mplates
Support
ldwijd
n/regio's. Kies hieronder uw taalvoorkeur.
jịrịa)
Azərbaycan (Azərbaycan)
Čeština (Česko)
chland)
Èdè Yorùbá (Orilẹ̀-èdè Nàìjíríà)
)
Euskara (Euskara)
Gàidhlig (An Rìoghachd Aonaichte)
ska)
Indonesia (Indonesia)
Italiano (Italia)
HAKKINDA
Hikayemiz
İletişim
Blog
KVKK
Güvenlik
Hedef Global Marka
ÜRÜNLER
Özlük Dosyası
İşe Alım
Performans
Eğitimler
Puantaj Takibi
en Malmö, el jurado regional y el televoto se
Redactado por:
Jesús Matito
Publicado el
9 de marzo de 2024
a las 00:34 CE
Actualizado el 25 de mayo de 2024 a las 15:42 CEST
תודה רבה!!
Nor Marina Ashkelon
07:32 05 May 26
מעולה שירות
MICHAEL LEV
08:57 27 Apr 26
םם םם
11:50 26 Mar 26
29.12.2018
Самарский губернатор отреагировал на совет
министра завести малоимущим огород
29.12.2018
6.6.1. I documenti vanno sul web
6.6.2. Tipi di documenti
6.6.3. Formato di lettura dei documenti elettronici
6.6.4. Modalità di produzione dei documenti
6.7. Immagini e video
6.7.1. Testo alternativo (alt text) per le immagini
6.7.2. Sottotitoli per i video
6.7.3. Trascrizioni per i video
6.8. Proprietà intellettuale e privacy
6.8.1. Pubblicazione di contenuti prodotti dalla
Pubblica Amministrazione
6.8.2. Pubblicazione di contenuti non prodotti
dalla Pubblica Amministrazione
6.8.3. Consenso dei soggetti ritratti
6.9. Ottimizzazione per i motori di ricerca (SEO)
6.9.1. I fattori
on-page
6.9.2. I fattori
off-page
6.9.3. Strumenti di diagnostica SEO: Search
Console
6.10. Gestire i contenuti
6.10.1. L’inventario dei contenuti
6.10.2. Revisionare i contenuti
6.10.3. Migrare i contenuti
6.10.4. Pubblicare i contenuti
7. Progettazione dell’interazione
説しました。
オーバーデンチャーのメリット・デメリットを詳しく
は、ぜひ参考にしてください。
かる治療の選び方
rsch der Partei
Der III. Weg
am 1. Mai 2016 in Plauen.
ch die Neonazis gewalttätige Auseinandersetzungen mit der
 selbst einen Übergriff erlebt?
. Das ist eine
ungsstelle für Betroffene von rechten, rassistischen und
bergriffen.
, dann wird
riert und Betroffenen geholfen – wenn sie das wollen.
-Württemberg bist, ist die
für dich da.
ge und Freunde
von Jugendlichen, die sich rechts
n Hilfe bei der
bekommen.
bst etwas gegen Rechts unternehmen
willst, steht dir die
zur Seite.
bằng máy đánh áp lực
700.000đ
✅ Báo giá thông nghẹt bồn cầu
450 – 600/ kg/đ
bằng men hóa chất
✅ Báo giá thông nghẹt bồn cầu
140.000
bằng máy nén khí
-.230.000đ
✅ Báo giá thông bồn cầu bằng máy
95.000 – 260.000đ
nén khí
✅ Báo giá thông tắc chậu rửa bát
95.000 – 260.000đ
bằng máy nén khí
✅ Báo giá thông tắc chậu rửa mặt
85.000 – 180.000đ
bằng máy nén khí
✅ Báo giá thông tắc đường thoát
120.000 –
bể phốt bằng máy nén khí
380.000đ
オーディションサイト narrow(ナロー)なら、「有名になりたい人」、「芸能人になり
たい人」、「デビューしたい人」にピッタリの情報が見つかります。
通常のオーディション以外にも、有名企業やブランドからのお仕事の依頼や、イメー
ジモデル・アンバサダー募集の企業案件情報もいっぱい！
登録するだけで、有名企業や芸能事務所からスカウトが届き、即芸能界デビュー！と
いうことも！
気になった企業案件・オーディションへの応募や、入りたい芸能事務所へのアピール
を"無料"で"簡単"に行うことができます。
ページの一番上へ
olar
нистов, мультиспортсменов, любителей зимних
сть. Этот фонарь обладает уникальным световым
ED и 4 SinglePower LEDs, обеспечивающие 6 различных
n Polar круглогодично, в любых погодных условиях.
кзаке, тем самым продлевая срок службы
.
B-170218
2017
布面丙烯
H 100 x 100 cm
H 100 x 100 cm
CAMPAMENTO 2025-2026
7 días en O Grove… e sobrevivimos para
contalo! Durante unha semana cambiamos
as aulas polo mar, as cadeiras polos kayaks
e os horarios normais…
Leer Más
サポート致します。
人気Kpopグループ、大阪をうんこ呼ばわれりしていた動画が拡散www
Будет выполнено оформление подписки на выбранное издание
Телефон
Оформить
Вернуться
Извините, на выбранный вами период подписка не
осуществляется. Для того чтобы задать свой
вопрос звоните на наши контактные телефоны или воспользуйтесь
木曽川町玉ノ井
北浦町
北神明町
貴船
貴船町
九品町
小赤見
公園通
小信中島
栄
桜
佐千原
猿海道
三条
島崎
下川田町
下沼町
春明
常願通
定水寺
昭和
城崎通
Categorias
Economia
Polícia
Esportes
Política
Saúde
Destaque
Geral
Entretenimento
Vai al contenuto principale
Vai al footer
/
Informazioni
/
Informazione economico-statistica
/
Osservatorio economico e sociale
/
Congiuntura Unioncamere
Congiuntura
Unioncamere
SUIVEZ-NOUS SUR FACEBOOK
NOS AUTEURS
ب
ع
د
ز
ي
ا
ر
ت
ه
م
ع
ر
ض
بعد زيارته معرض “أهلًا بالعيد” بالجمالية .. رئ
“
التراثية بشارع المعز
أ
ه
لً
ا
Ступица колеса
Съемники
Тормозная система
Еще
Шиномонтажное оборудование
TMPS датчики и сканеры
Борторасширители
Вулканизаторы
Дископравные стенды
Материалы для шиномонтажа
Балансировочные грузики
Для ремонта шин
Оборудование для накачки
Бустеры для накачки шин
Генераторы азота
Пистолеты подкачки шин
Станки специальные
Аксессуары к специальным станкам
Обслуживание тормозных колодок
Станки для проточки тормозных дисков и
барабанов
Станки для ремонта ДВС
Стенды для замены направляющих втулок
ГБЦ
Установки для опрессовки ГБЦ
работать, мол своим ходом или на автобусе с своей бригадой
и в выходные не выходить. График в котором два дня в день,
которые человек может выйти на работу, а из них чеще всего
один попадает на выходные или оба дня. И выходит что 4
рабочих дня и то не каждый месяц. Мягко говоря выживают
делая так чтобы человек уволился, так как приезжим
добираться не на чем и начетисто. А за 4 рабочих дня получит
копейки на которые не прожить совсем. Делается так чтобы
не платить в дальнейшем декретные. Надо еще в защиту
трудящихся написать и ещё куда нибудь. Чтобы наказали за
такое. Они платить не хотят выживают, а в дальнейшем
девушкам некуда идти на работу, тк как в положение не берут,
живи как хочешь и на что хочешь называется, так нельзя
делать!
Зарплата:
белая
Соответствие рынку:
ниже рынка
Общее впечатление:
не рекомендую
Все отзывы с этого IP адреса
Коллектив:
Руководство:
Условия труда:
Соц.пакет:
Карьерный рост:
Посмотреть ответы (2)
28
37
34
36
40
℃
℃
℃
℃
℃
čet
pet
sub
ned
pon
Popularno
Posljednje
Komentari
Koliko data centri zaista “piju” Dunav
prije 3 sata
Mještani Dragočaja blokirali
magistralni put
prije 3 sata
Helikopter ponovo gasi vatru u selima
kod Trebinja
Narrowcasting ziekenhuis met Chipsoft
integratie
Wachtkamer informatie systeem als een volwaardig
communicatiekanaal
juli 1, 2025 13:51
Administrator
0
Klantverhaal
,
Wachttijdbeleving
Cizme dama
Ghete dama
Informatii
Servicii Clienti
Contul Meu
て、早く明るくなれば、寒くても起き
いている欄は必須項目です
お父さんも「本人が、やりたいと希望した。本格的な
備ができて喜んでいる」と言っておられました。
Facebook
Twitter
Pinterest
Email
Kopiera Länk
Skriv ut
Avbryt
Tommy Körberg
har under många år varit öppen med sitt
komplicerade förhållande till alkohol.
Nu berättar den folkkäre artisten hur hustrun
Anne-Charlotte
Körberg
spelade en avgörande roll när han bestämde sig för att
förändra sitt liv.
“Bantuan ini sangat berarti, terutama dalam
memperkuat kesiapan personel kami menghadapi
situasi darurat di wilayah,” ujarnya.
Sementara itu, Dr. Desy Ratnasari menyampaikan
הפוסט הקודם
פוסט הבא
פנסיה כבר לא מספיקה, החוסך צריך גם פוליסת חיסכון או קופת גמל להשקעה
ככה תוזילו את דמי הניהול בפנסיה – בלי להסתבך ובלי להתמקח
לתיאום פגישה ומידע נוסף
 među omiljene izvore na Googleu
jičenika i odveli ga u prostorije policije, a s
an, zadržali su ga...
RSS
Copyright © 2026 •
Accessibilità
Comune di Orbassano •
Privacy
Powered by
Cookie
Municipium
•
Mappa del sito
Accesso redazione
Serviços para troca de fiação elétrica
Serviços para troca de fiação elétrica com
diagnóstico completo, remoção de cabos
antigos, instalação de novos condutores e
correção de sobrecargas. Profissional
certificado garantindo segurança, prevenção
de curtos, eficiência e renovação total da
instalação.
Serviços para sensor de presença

# WHAT TO WORK ON:
Could you express the records as a JSON list of strings, one string per line with blank lines left out, beginning at the first line of the records and stopping after the line that contains "a las 00:34 CE"?

# EXERCISE ANSWER:
[
  "mplates",
  "Support",
  "ldwijd",
  "n/regio's. Kies hieronder uw taalvoorkeur.",
  "jịrịa)",
  "Azərbaycan (Azərbaycan)",
  "Čeština (Česko)",
  "chland)",
  "Èdè Yorùbá (Orilẹ̀-èdè Nàìjíríà)",
  ")",
  "Euskara (Euskara)",
  "Gàidhlig (An Rìoghachd Aonaichte)",
  "ska)",
  "Indonesia (Indonesia)",
  "Italiano (Italia)",
  "HAKKINDA",
  "Hikayemiz",
  "İletişim",
  "Blog",
  "KVKK",
  "Güvenlik",
  "Hedef Global Marka",
  "ÜRÜNLER",
  "Özlük Dosyası",
  "İşe Alım",
  "Performans",
  "Eğitimler",
  "Puantaj Takibi",
  "en Malmö, el jurado regional y el televoto se",
  "Redactado por:",
  "Jesús Matito",
  "Publicado el",
  "9 de marzo de 2024",
  "a las 00:34 CE"
]